Multi-view geometry data
>>>>
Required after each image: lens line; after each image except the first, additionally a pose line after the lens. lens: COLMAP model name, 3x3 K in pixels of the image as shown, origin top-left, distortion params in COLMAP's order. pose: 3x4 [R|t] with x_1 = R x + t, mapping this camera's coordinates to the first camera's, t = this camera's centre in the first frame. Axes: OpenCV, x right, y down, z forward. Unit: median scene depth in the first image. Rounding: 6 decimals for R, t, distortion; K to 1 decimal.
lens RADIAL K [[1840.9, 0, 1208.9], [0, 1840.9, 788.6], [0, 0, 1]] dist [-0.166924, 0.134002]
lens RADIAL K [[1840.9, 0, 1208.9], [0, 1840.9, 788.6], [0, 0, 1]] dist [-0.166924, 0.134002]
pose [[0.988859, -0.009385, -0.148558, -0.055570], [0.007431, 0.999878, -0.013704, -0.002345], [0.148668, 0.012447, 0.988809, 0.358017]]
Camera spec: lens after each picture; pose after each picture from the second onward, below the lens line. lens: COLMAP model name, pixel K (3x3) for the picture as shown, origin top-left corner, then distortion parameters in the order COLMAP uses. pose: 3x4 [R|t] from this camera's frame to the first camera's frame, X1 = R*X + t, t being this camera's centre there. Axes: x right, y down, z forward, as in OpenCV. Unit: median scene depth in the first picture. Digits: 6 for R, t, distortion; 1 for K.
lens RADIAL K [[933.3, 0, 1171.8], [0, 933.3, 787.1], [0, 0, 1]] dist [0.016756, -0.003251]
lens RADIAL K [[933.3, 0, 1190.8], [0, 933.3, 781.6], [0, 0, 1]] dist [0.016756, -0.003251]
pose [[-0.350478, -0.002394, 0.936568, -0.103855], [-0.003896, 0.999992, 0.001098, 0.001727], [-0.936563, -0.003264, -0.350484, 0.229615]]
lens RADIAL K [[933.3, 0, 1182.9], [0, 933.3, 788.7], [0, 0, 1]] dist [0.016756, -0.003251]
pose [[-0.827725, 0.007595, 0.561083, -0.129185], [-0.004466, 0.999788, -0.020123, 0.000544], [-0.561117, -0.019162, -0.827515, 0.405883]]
<<<<
**Instructions to follow**
Copy each of the lines above, unchanged and in the same order.

**Exercise answer**
Required after each image: lens line; after each image except the first, additionally a pose line after the lens. lens: COLMAP model name, 3x3 K in pixels of the image as shown, origin top-left, distortion params in COLMAP's order. pose: 3x4 [R|t] with x_1 = R x + t, mapping this camera's coordinates to the first camera's, t = this camera's centre in the first frame. Axes: OpenCV, x right, y down, z forward. Unit: median scene depth in the first image. Rounding: 6 decimals for R, t, distortion; K to 1 decimal.
lens RADIAL K [[1840.9, 0, 1208.9], [0, 1840.9, 788.6], [0, 0, 1]] dist [-0.166924, 0.134002]
lens RADIAL K [[1840.9, 0, 1208.9], [0, 1840.9, 788.6], [0, 0, 1]] dist [-0.166924, 0.134002]
pose [[0.988859, -0.009385, -0.148558, -0.055570], [0.007431, 0.999878, -0.013704, -0.002345], [0.148668, 0.012447, 0.988809, 0.358017]]
Camera spec: lens after each picture; pose after each picture from the second onward, below the lens line. lens: COLMAP model name, pixel K (3x3) for the picture as shown, origin top-left corner, then distortion parameters in the order COLMAP uses. pose: 3x4 [R|t] from this camera's frame to the first camera's frame, X1 = R*X + t, t being this camera's centre there. Axes: x right, y down, z forward, as in OpenCV. Unit: median scene depth in the first picture. Digits: 6 for R, t, distortion; 1 for K.
lens RADIAL K [[933.3, 0, 1171.8], [0, 933.3, 787.1], [0, 0, 1]] dist [0.016756, -0.003251]
lens RADIAL K [[933.3, 0, 1190.8], [0, 933.3, 781.6], [0, 0, 1]] dist [0.016756, -0.003251]
pose [[-0.350478, -0.002394, 0.936568, -0.103855], [-0.003896, 0.999992, 0.001098, 0.001727], [-0.936563, -0.003264, -0.350484, 0.229615]]
lens RADIAL K [[933.3, 0, 1182.9], [0, 933.3, 788.7], [0, 0, 1]] dist [0.016756, -0.003251]
pose [[-0.827725, 0.007595, 0.561083, -0.129185], [-0.004466, 0.999788, -0.020123, 0.000544], [-0.561117, -0.019162, -0.827515, 0.405883]]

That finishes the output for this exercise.